CHECK YOUR UNDERSTANDING
1. Summarize the LeetCode 1848 article in two sentences.
2. Retype everything in the LeetCode 1848 article from "The problem is not" down to "and efficient solution.".

DOCUMENT PASSAGE
LeetCode 1848 Solution: Minimum Distance to the Target Element

If you are preparing for coding interviews or solving array problems on LeetCode, 1848. Minimum Distance to the Target Element is a good beginner-friendly problem. It helps you practice array traversal, absolute difference, and minimum value tracking.

In this article, you will learn:

• what the problem is asking
• the easiest way to solve it
• step-by-step explanation
• optimized Python code
• time and space complexity
• why the solution works

---

Problem: 1848. Minimum Distance to the Target Element

You are given:

• an integer array nums
• an integer target
• an integer start

Your task is to find the minimum distance between start and any index i such that:

nums[i] == target

The distance between two indices is:

|i - start|

So, among all positions where the value equals target, you need to return the smallest absolute difference from start.

---

Example

Input

nums = [1, 2, 3, 4, 5]
target = 5
start = 3

Output

1

Why?

• target = 5
• In the array, 5 is located at index 4
• start = 3
• Distance = |4 - 3| = 1

So the minimum distance is 1.

---

Understanding the Problem

The problem is not asking for the target value itself.
It is asking for the closest index where the target appears.

For every index in the array:

• check whether nums[i] == target
• if yes, compute the distance from start
• keep the smallest one

This is a direct and efficient solution.

---

Best Approach

The simplest way to solve Minimum Distance to the Target Element is:

1. Traverse the array from left to right
2. Whenever you find target, calculate abs(i - start)
3. Store the minimum distance found so far
4. Return the minimum distance at the end

Because we only scan the array once, this is an O(n) solution.

---

Python Solution

class Solution:
    def getMinDistance(self, nums: list[int], target: int, start: int) -> int:
        ans = float("inf")
        
        for i in range(len(nums)):
            if nums[i] == target:
                ans = min(ans, abs(i - start))
        
        return ans

---

Code Explanation

Let us break the code into small parts.

1. Initialize the answer

ans = float("inf")

We start with a very large value so that any valid distance will be smaller.

---

2. Loop through the array

for i in range(len(nums)):

We check every index i in nums.

---

3. Check if current element matches the target

if nums[i] == target:

Only the indices containing the target matter.

---

4. Compute the distance

abs(i - start)

This gives the absolute difference between the current index and start.

---

5. Update the minimum distance

ans = min(ans, abs(i - start))

If the current distance is smaller than the previous best, update it.

---

6. Return the final answer

return ans

After scanning the whole array, ans contains the minimum distance.

---

Dry Run

Let us take this example:

nums = [1, 2, 3, 4, 5]
target = 5
start = 3

Step-by-step

Index	nums[i]	Is target?	Distance from start	Minimum so far
0	1	No	—	inf
1	2	No	—	inf
2	3	No	—	inf
3	4	No	—	inf
4	5	Yes	`	4 – 3

Final answer = 1

---

Why This Solution Works

This solution works because:

• every valid target position is checked
• the distance to start is computed correctly using absolute difference
• the smallest of all valid distances is preserved

Since no possible target index is skipped, the minimum distance found is guaranteed to be correct.

RECORD EXTRACTS

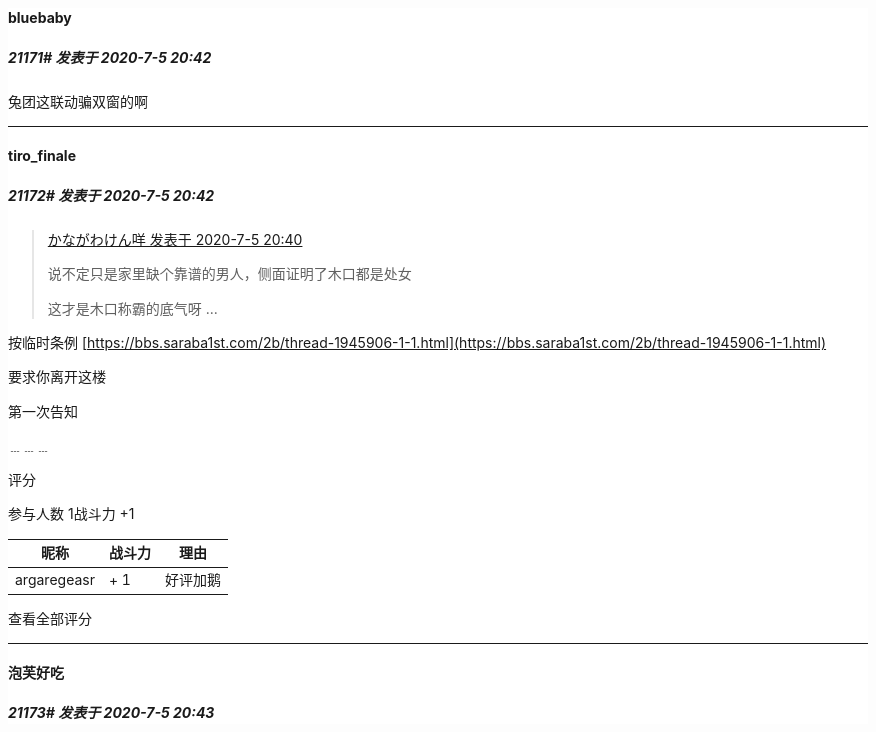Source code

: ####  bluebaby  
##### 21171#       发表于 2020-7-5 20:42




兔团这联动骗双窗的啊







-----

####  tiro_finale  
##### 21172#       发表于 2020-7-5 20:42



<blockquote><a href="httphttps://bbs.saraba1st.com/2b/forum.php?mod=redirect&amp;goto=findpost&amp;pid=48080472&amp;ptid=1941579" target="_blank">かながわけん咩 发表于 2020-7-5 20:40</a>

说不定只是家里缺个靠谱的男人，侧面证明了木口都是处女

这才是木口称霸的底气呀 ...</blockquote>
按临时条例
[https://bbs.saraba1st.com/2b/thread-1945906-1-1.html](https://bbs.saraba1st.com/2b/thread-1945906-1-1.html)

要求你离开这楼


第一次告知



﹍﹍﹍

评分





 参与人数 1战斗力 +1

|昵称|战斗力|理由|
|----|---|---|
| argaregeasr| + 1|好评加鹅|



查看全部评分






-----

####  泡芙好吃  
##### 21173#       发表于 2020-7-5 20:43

EXPECTED RESULTS
1. The LeetCode 1848 problem asks for the smallest absolute difference between start and any index i where nums[i] equals target. The solution traverses the array once, computes abs(i - start) whenever the target is found and keeps the minimum, giving an O(n) approach that is correct because no possible target index is skipped.

2.
The problem is not asking for the target value itself.
It is asking for the closest index where the target appears.

For every index in the array:

• check whether nums[i] == target
• if yes, compute the distance from start
• keep the smallest one

This is a direct and efficient solution.